On the one hand, we don't want people gaming the system and buying health insurance only when they get sick. Every rational person understands that such a system is sustainable, if at all, only by subsidies at least as large as the tens of billions being spent under Obamacare. On the other hand, there are sometimes good reasons that people haven't had insurance. They weren't trying to game the system, they were just in a difficult position. Adopted children are an excellent example. It's pretty tough to tell parents who have just undertaken the mitzvah of adoption that they have suddenly acquired a child with potentially expensive medical insurance expenses. And what about the person who is poor enough that it is incredibly challenging for them to buy useful health insurance but not so poor as to be entitled to whatever becomes of Medicaid?  The tax credit offered under Empowering Patients may not be large enough to let them purchase insurance that is useful to them, i.e. that has cost sharing requirements that let them at least some time enjoy the benefits of the insurance. Do we really tell that person that they are now trapped in a system that would subject them to pre-existing condition exclusions if they ever wanted insurance? It's going to be a challenge to keep the system cheap enough not to wrack up further debt or require tax hikes but still have tax credits large enough to let even the poor afford decent health insurance.

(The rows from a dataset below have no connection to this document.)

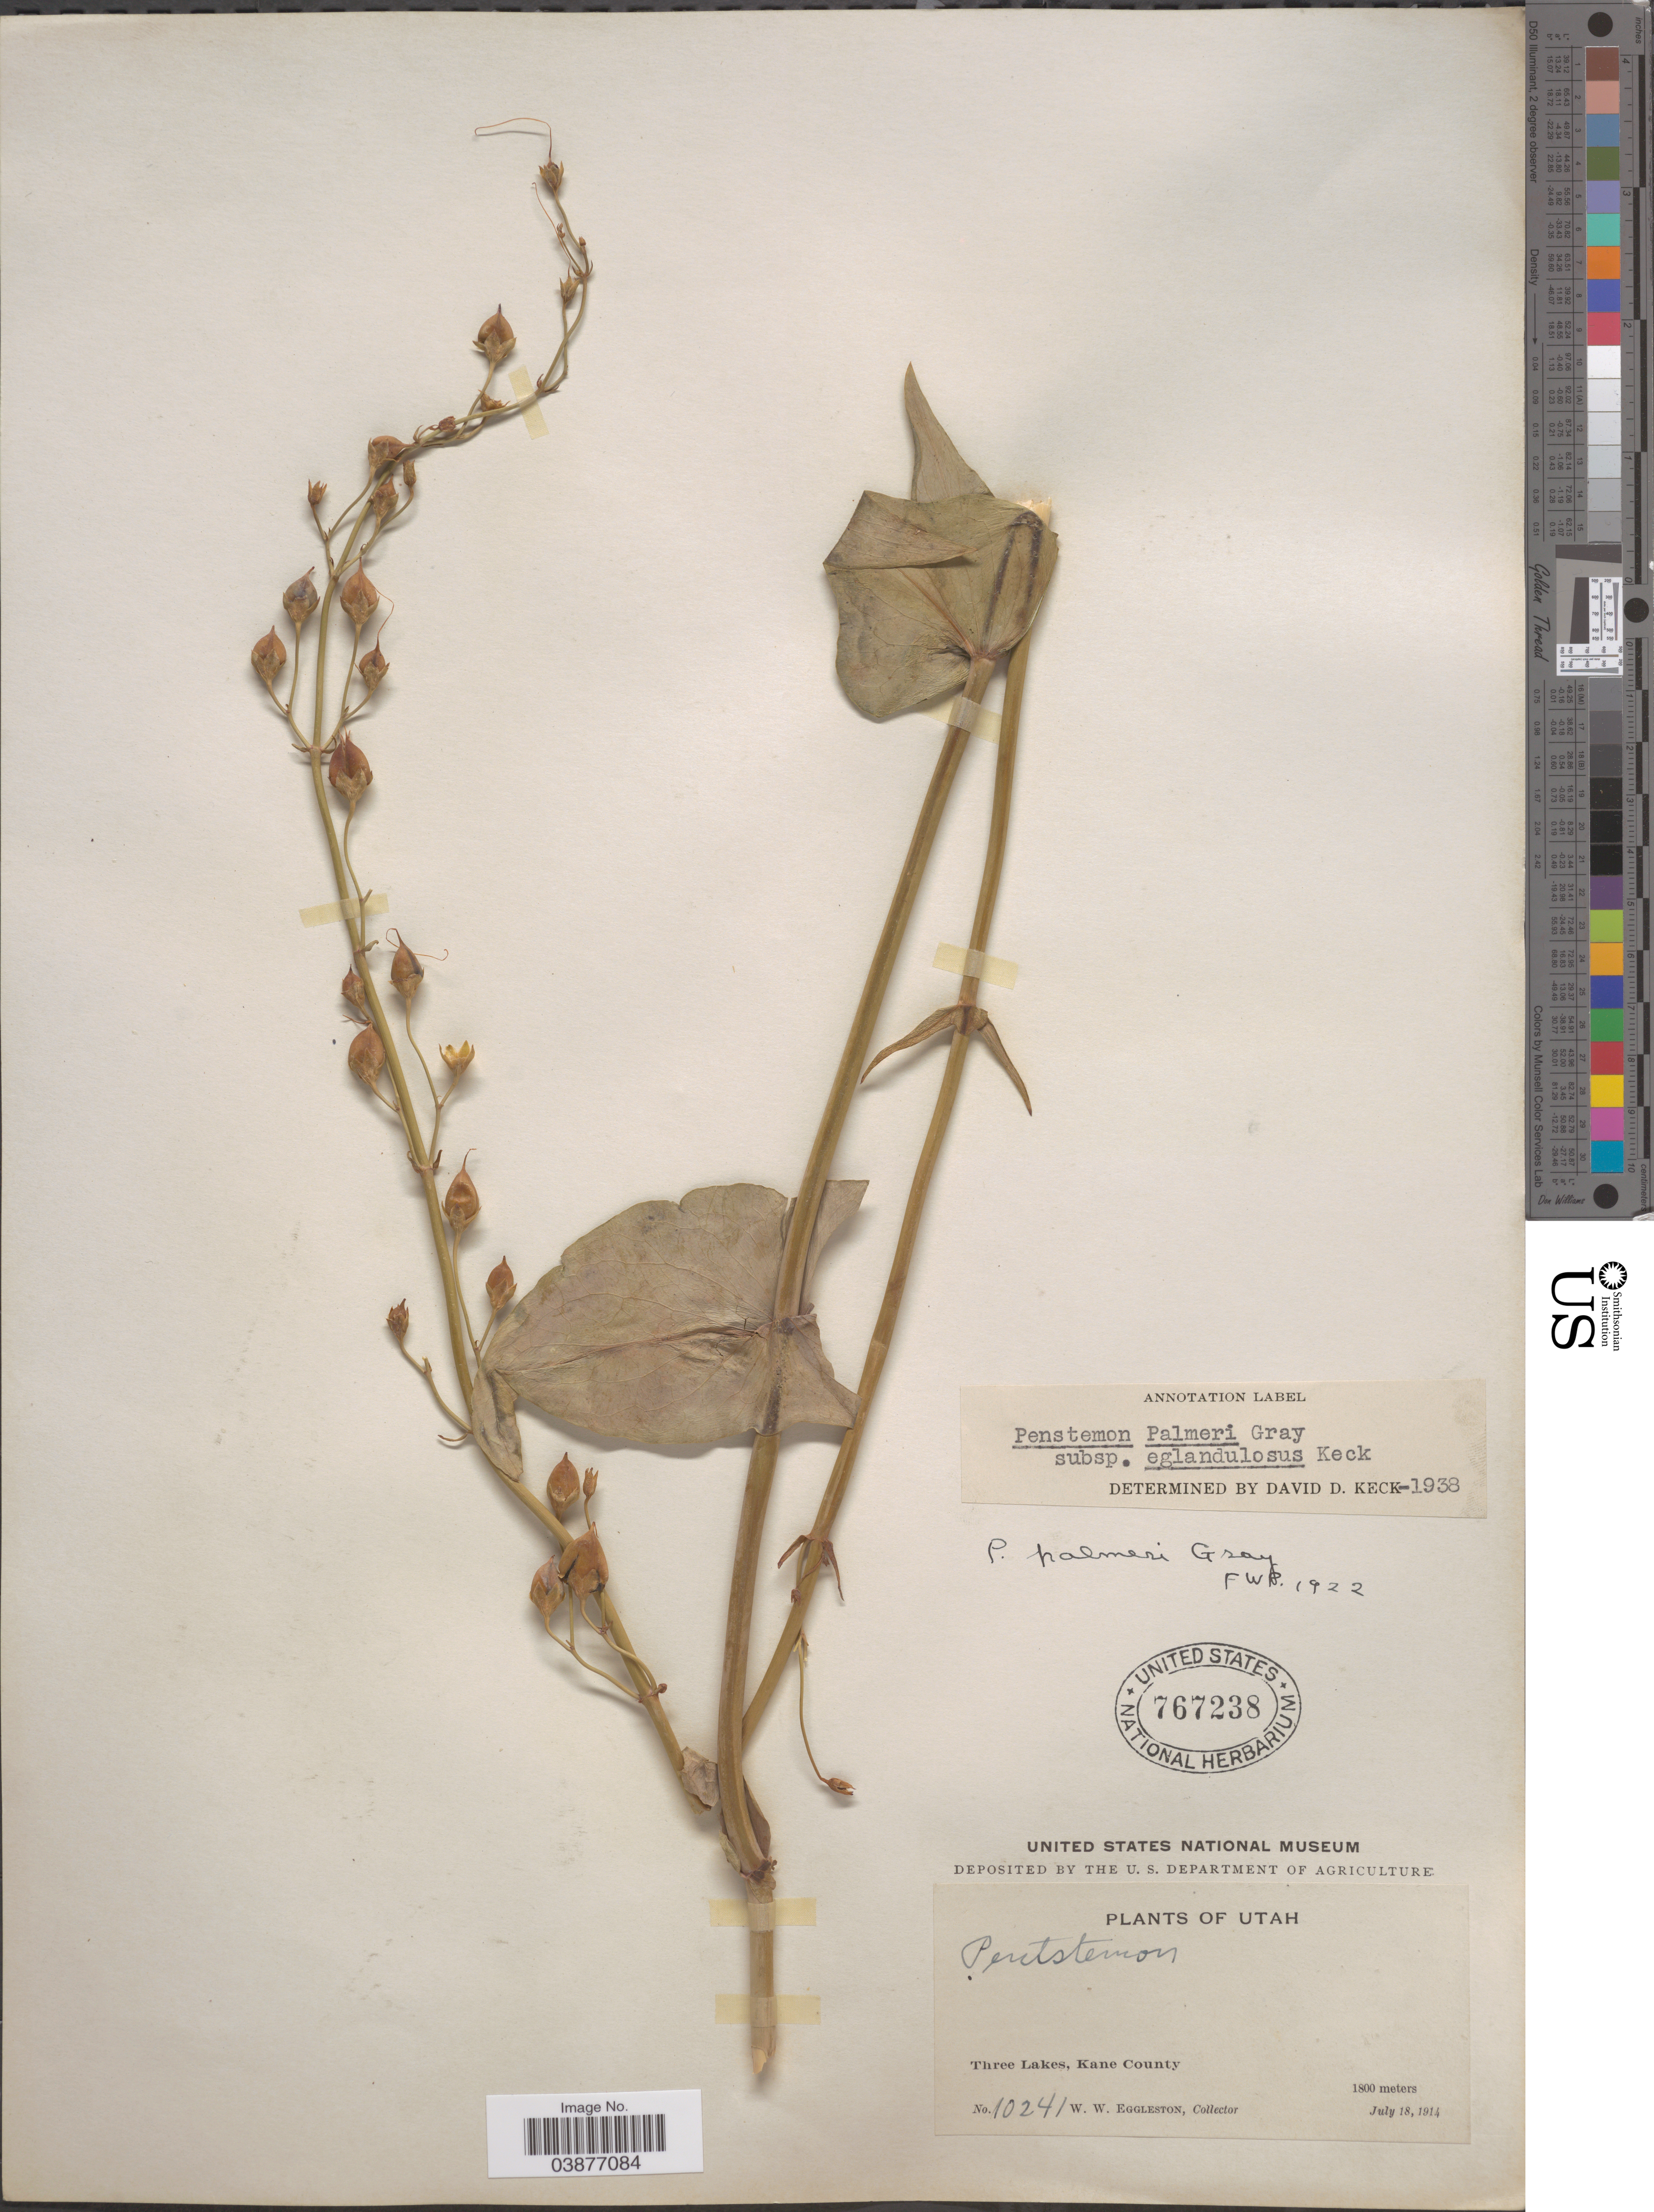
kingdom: Plantae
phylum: Tracheophyta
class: Magnoliopsida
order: Lamiales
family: Plantaginaceae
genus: Penstemon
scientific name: Penstemon palmeri subsp. eglandulosus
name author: D.D. Keck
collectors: W. W. Eggleston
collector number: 10241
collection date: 1914-07-18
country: United States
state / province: Utah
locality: Three Lakes, Kane County.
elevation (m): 1800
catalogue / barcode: US 767238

The one good sign, though, is that Empowering Patients is willing to access a source of funding that some have considered off limits: tapping into the hundreds of billions in annual stealth subsidies current law provides employment based health insurance through a bogus (but long-standing) tax exclusion. Right now, if an employer pays an employee wages, the employer gets to deduct the amount from its tax liability and the recipient employee has to pay taxes on the amount. But if the employer pays an employee in health insurance benefits, the employer gets to reduct the amount from its tax liability and the recipient employee does not have to pay taxes on the amount. This is true even if the employer provides highly generous health insurance. Section 131 of the Empowering Patients has the courage to limit the amount of benefit an individual can derive from health insurance purchased by their employer to $8,000 per individual ($20,000 per family) before the remainder is recognized as taxable income. If money is needed for more generous tax credits to people buying individual policies, further reductions in these thresholds could yield the federal treasury a ready source of funding.

Conclusion

It's not fair to compare a theoretical Affordable Care Act to the Republican alternatives. The theoretical ACA with low stable premiums, doctors that were kept, and subsidies that did not stretch a federal treasury already in deep trouble does not exist. Nor is it fair to compare the real Affordable Care Act -- you know, the one that was insuring fewer people with fewer insurers and at greater cost per person than anticipated -- to idealized versions of untested alternatives. This time, we need to understand what's in the law before we pass it.  This is my start on that enterprise. I hope to see many others join.

Notes

1. Here are some more details on how Empowering Patients First works. If the insured has a pre-existing condition that has manifested in the prior six months, the insurer can slap a pre-existing condition exclusion on the insured for 18-x months, where x is the number of months of "creditable coverage" the insured has. A lot of things count as "creditable coverage," including Medicaid, SCHIP, employment-based coverage, individual market coverage, and other forms of

2. This is my first foray into the Empowering Patients First Act. It's a long bill and I could be making mistakes. Plus, I am confident it will not be passed without a lot of amendments. And there are a lot of issues other than the ones I am addressing in this post. So, my opinions about the legislation might change. Still, given the extent of misconceptions about this and other ACA alternatives, I think it worthwhile to take a first stab.